- **EXTRACTED RECORDS**:
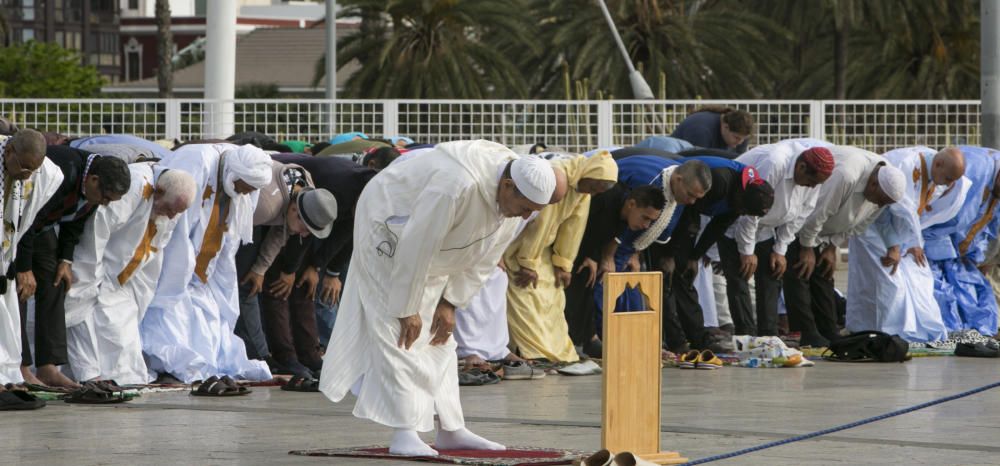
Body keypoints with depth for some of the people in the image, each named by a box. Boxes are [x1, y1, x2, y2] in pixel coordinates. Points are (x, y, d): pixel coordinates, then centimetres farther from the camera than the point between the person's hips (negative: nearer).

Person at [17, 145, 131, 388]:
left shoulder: (97, 185, -10)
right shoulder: (60, 174, -38)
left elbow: (74, 223, 6)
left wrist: (66, 260, -2)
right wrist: (24, 269, -27)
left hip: (41, 226, 8)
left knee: (53, 287, 0)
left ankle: (48, 366, -1)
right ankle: (20, 369, -16)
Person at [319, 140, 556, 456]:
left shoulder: (517, 193, -15)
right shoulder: (457, 186, -41)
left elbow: (485, 257, -2)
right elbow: (415, 247, -34)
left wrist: (451, 302, -3)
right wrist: (407, 309, -24)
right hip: (389, 226, -8)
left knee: (438, 338, 8)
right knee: (400, 332, -15)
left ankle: (450, 430, 11)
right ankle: (404, 433, -18)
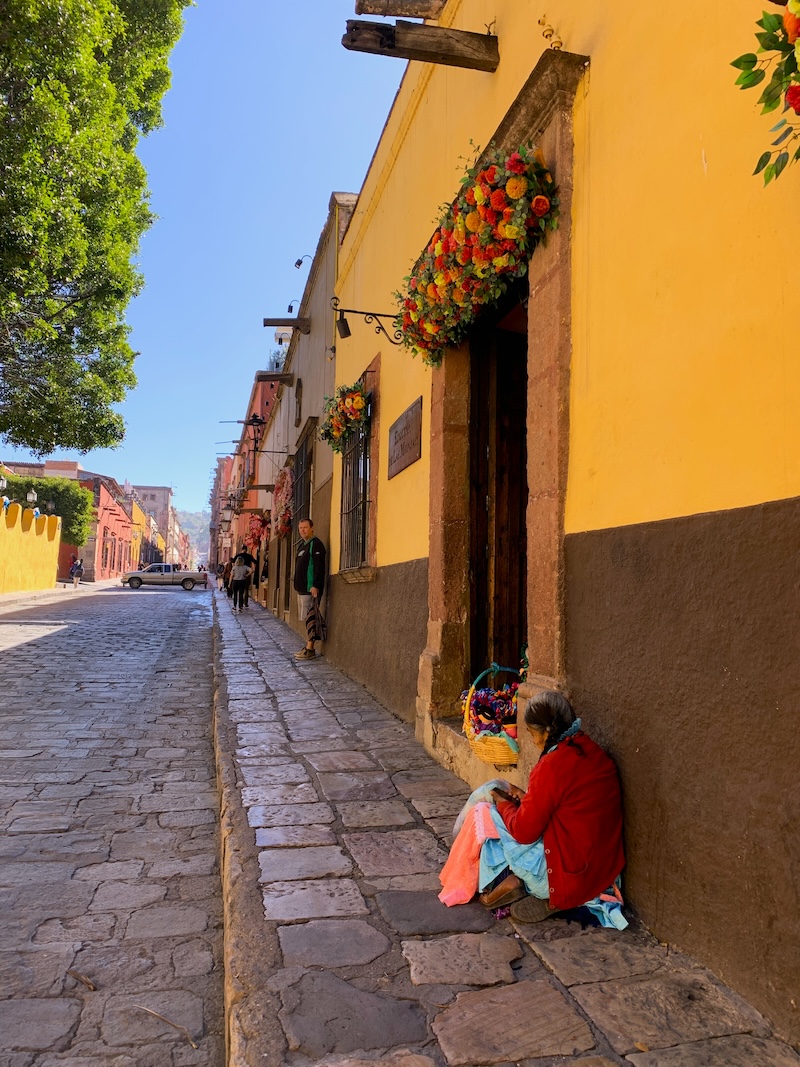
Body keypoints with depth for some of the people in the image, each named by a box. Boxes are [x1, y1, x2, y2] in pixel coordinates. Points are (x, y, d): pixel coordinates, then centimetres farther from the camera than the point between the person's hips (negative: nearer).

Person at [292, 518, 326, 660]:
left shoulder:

- **DIRECTIONS FOR THIS TASK**: Convert the entries above into a Markdown table with the columns Row and Line, putting each line with its row number in its own row and skipping blank lines. Leave the pictures out of the answer.

- **ANSWER SECTION**:
| Row | Line |
|---|---|
| 1 | Body keypoints with depth for some of the people in the image, each named by a box. Boxes are [x1, y1, x2, y2] in pixel coordinates. Points are (x, y, d): pixel coordinates, then centimetres farther from the camera than the point between the person's hips (negative: nearer). |
| 2 | Person at [17, 145, 131, 388]: |
| 3 | left shoulder: (97, 185, -10) |
| 4 | right shoulder: (60, 174, -38) |
| 5 | left elbow: (74, 223, 6) |
| 6 | left wrist: (66, 260, -2) |
| 7 | right wrist: (24, 269, -27) |
| 8 | left hip: (41, 226, 8) |
| 9 | left knee: (53, 287, 0) |
| 10 | left ankle: (48, 366, -1) |
| 11 | right ankle: (20, 369, -16) |
| 12 | Person at [319, 140, 556, 456]: |
| 13 | left shoulder: (517, 193, -15) |
| 14 | right shoulder: (457, 186, -41) |
| 15 | left elbow: (485, 257, -2) |
| 16 | right elbow: (415, 247, -34) |
| 17 | left wrist: (451, 302, -3) |
| 18 | right wrist: (407, 309, -24) |
| 19 | right hip: (389, 226, -8) |
| 20 | left knee: (438, 338, 8) |
| 21 | right knee: (400, 332, -15) |
| 22 | left ankle: (450, 430, 11) |
| 23 | right ankle: (404, 433, -18) |
| 24 | Body keypoints with depth for some of the people in the image, each named by a box. Boxes are [x1, y1, x2, y2] in pixel coordinates. Points are (x, y, d): pixel coordinates, then centimetres farther from the camera than the point between the person's hips (negative: nearer). |
| 25 | Person at [292, 518, 326, 660]: |
| 26 | left shoulder: |